Another finding, this one from the Carbon Disclosure Project: The companies reporting on their carbon emissions targets said that they plan to reduce their CO2 emissions by 1 percent a year. The trouble is, global consultant PwC, which worked with the CDP, says that reductions of about 4% are needed to keep global temperatures from rising more than 2 degrees C (3.5 degrees F), the target agreed up by UN climate negotiators, as my colleagues at GreenBiz reported.

Malcom Preston, PwC’s global lead for sustainability and climate change, said: “The reality is, the level of corporate and national ambition on emissions reduction is nowhere near what is required.”

Put simply, corporations and governments together are failing to do what needs to be done.

Comments

  1. “Put simply, corporations and governments together are failing to do what (environmental activists say) needs to be done.” However, they are doing far more to reduce carbon emissions than the developing countries of Asia, which continue to rapidly increase their carbon emissions.

    We ignore the global nature of carbon emissions at great peril. It is not possible to begin reducing global annual carbon emissions until we first stop increasing them.
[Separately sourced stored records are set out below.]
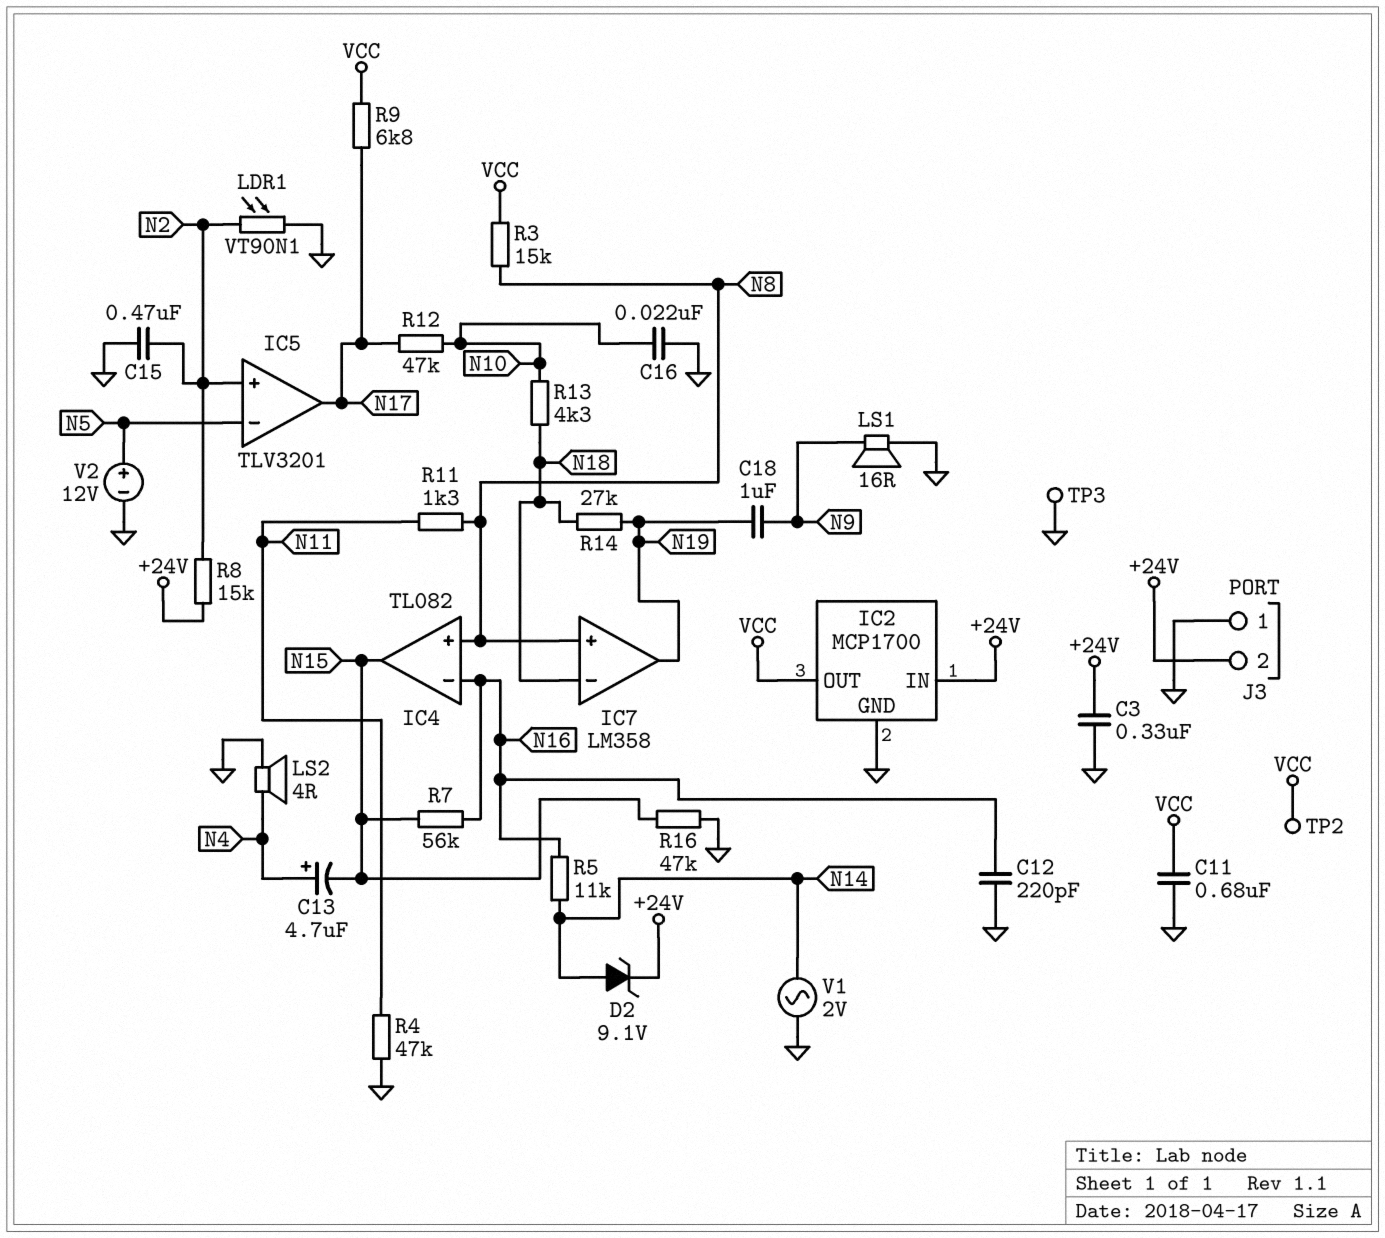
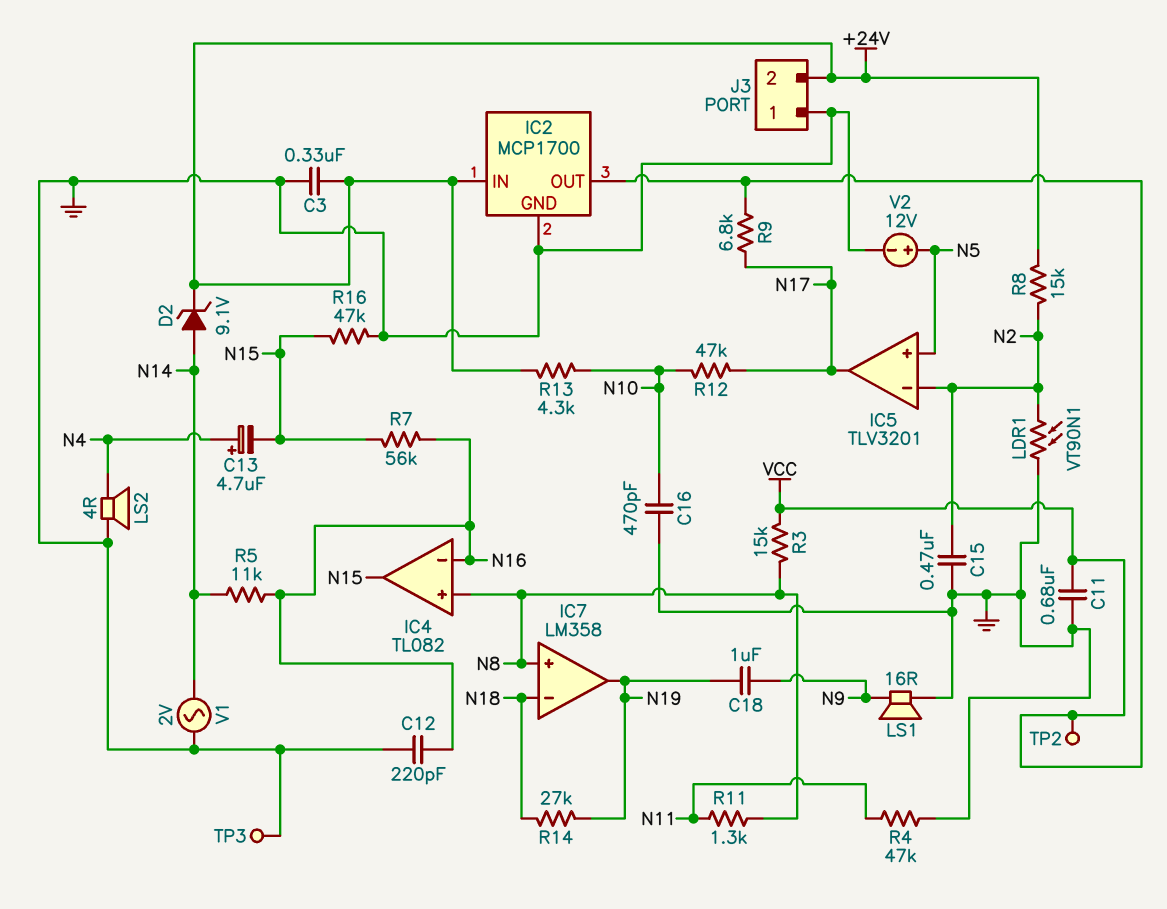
C16: 22nF (GND, N10) -> 470pF (GND, N10)
IC5 pin in+: N2 -> N5
IC5 pin in-: N5 -> N2
R13: 4.3k (N10, N18) -> 4.3k (+24V, N10)

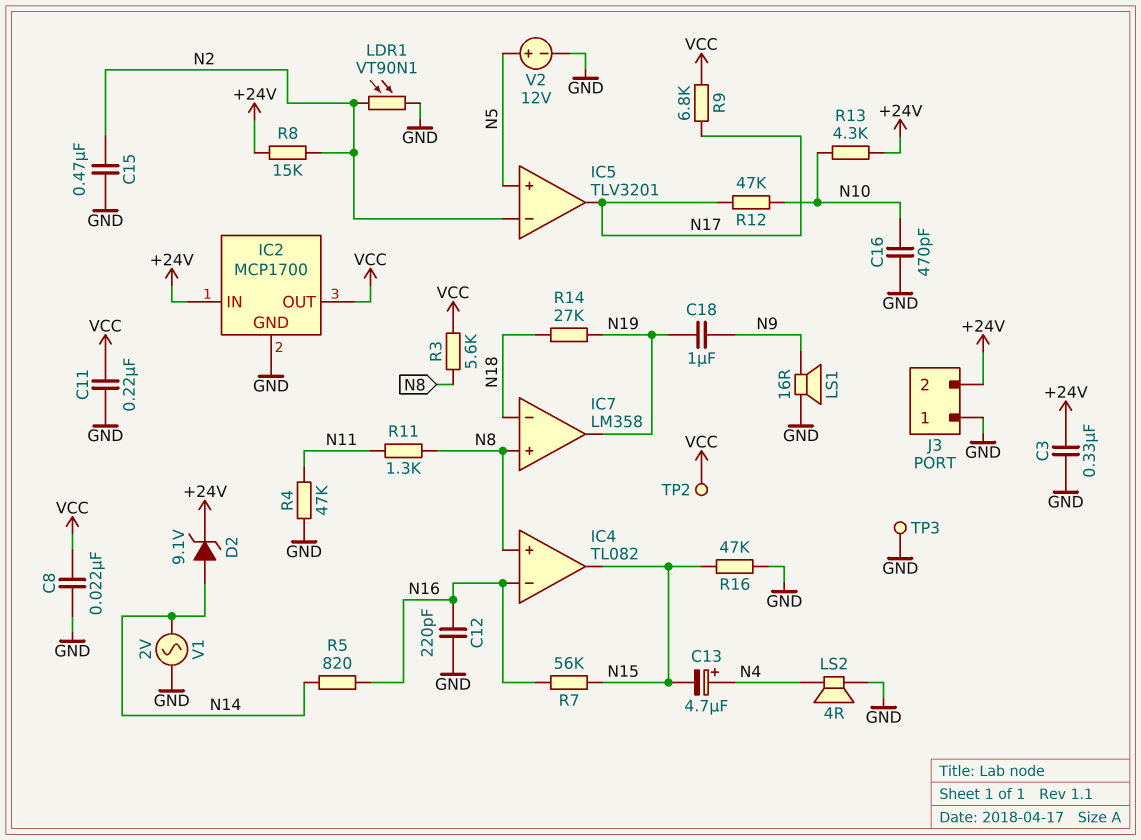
C8: none -> 22nF (GND, VCC)
C11: 680nF (GND, VCC) -> 220nF (GND, VCC)
R3: 15k (N8, VCC) -> 5.6k (N8, VCC)
R5: 11k (N14, N16) -> 820 (N14, N16)

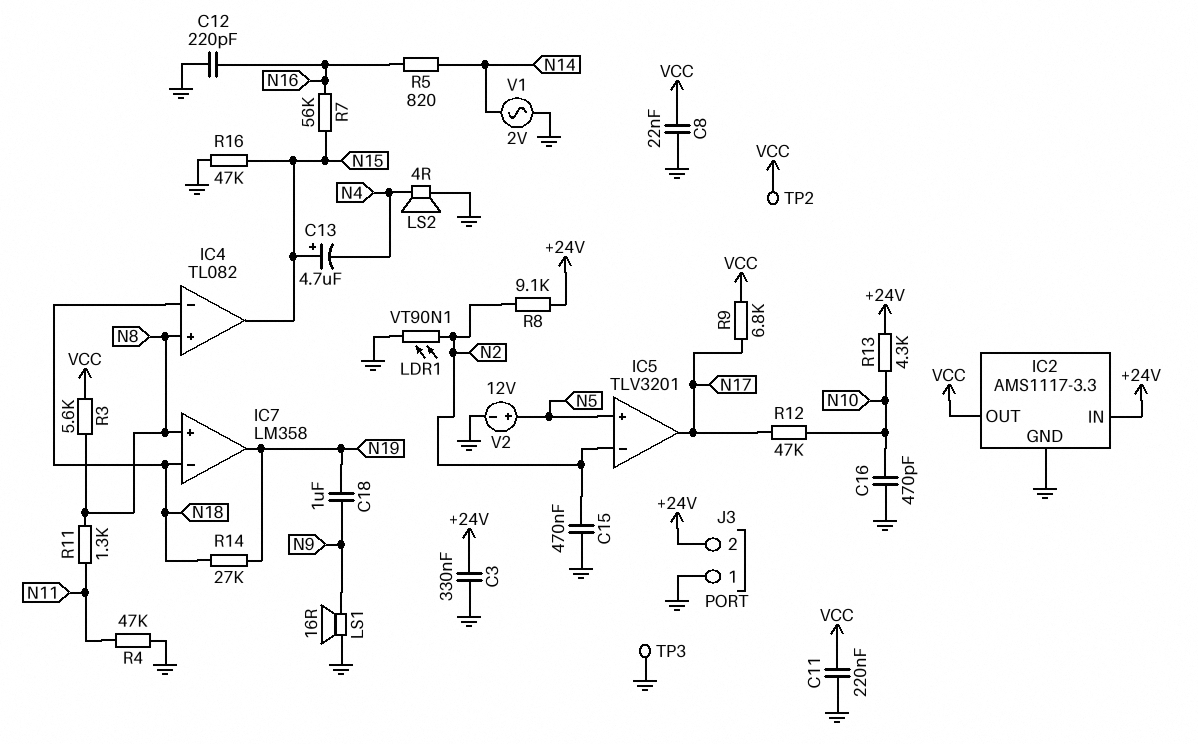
C13: 4.7uF (plus N4, minus N15) -> 4.7uF (plus N15, minus N4)
D2: zener 9.1V (A N14, K +24V) -> none
IC2: MCP1700 -> AMS1117-3.3
IC4 pin in-: N16 -> N18
R8: 15k (+24V, N2) -> 9.1k (+24V, N2)

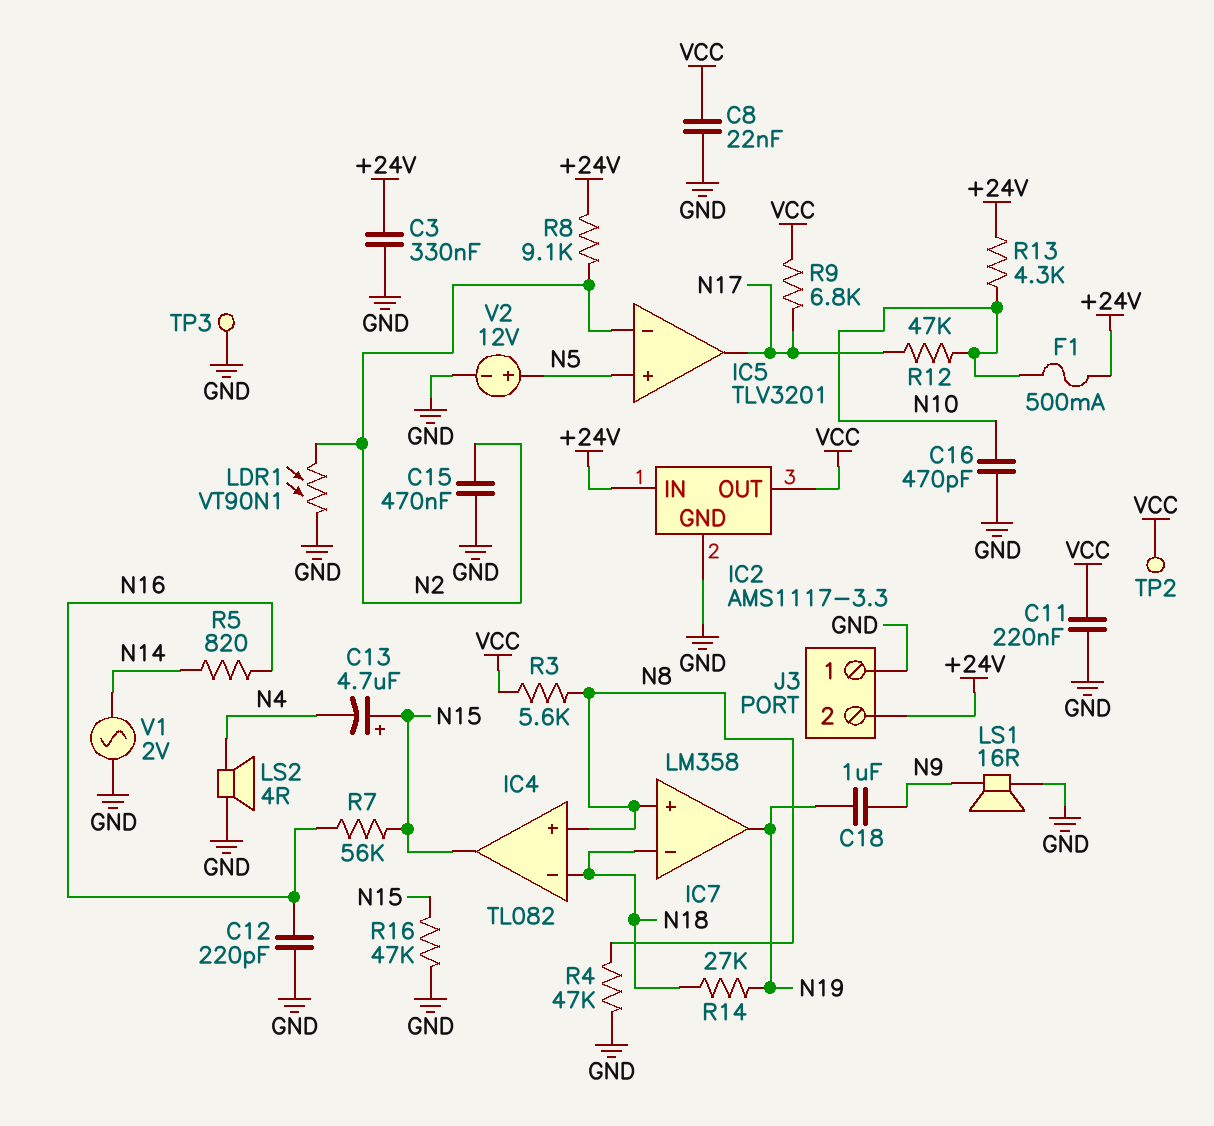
F1: none -> 500mA (+24V, N10)
R4: 47k (GND, N11) -> 47k (GND, N8)
R11: 1.3k (N8, N11) -> none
  2. Great post, Marc. DJSI looks to be underperforming the main index. Sustainability – as currently practiced – works as an overhead for businesses not a driver of innovation and cost savings. HP is the classic case. Is there a more ambitious index that is outperforming business as usual?

  3. My employer, UPS, is one of those companies that celebrated inclusion on the DJI and CDPI this week with a 99, tying with Microsoft as a top scorer in the U.S.. In addition to pride, we see both of these indexes as a way to demonstrate a commitment to transparency so that investors and consumers can make buying decisions based on facts. All that data collection eventually is used to make us more efficient and improves our ability to manage our resources wisely. And that’s good news for investors and our customers.

  4. Mark, your post hits on many good points and as sustainable investors, our firm, Boardwalk Capital Management, has a different take on many of them. First, on DJSI – We chose not to benchmark to it. There was too much turnover in constituents, thanks to an arbitrary cut off level. IBM did nothing wrong this year, but because another firm increased in rank, it “needed to be deleted”. Investors don’t think this way. (Also, including Canada has hurt performance vs. the S&P500. One need not build a portfolio this way if they are tracking US companies.)

    On oil and sustainability: Best of class is laudable, regardless of industry. So called “social funds” often underperformed because they avoided whole industries. So why not recognize that we will use fossil fuels for many years to come? Invest in the best of them.

    Lastly, market-like performance with a smaller environmental footprint is a WIN! is shows investors that one need not sacrifice performance to benefit society. The CDP has shown that companies who disclose outperform, on average. A big exception is Apple who stubbornly resists calls to give investors more info on carbon.
    Try outperforming the index these days without owning Apple… It ain’t easy.